(Stored items)
Segment Open
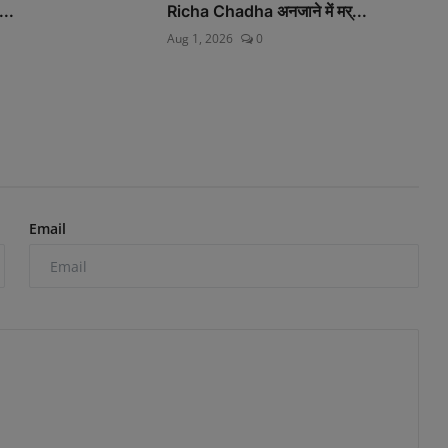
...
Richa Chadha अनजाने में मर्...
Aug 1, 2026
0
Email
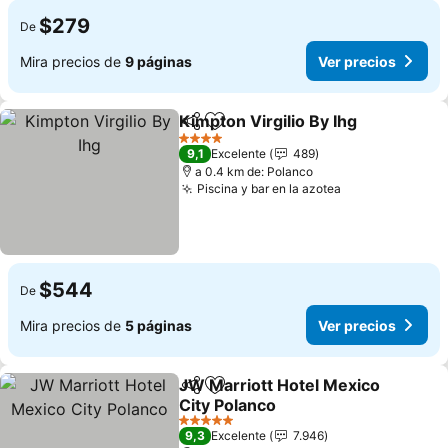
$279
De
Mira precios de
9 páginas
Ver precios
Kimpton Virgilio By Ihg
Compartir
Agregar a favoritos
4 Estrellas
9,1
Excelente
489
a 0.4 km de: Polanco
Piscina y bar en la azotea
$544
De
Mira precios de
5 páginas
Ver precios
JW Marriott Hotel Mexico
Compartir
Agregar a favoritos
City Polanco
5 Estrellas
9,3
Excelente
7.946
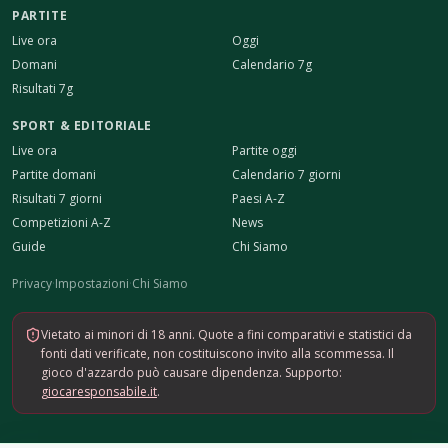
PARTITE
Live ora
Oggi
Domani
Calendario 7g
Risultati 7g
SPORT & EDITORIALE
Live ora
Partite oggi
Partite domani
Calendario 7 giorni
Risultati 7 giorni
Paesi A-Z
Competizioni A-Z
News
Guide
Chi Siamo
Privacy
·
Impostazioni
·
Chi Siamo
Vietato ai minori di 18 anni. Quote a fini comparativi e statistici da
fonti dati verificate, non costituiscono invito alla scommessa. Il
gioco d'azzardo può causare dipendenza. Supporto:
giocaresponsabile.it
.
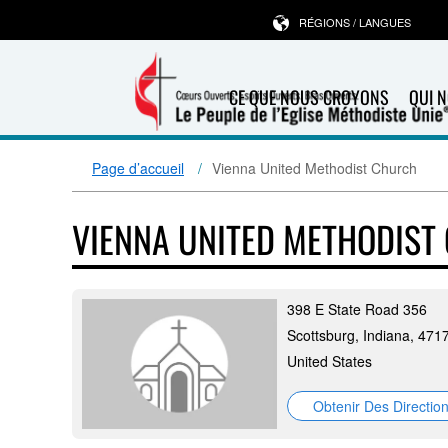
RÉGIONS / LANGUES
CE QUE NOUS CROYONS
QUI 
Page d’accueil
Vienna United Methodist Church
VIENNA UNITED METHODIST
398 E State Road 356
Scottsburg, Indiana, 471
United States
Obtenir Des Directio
Segment Closed
Segment Open
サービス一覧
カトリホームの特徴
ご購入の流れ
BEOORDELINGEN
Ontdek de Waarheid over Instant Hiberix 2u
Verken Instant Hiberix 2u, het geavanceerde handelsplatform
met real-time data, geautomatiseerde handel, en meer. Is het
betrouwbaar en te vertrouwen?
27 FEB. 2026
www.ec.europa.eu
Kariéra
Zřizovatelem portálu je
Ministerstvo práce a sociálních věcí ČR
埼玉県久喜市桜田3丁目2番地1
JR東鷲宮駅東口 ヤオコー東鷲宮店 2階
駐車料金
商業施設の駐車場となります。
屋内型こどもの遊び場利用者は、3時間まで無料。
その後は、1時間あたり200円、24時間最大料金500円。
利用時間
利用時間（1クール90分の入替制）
Segment Closed
**EXERCISE OBJECTIVE**
Locate each line in the stored items that contains the word "Instant", and copy those lines.

**EXERCISE SOLUTION**
Ontdek de Waarheid over Instant Hiberix 2u
Verken Instant Hiberix 2u, het geavanceerde handelsplatform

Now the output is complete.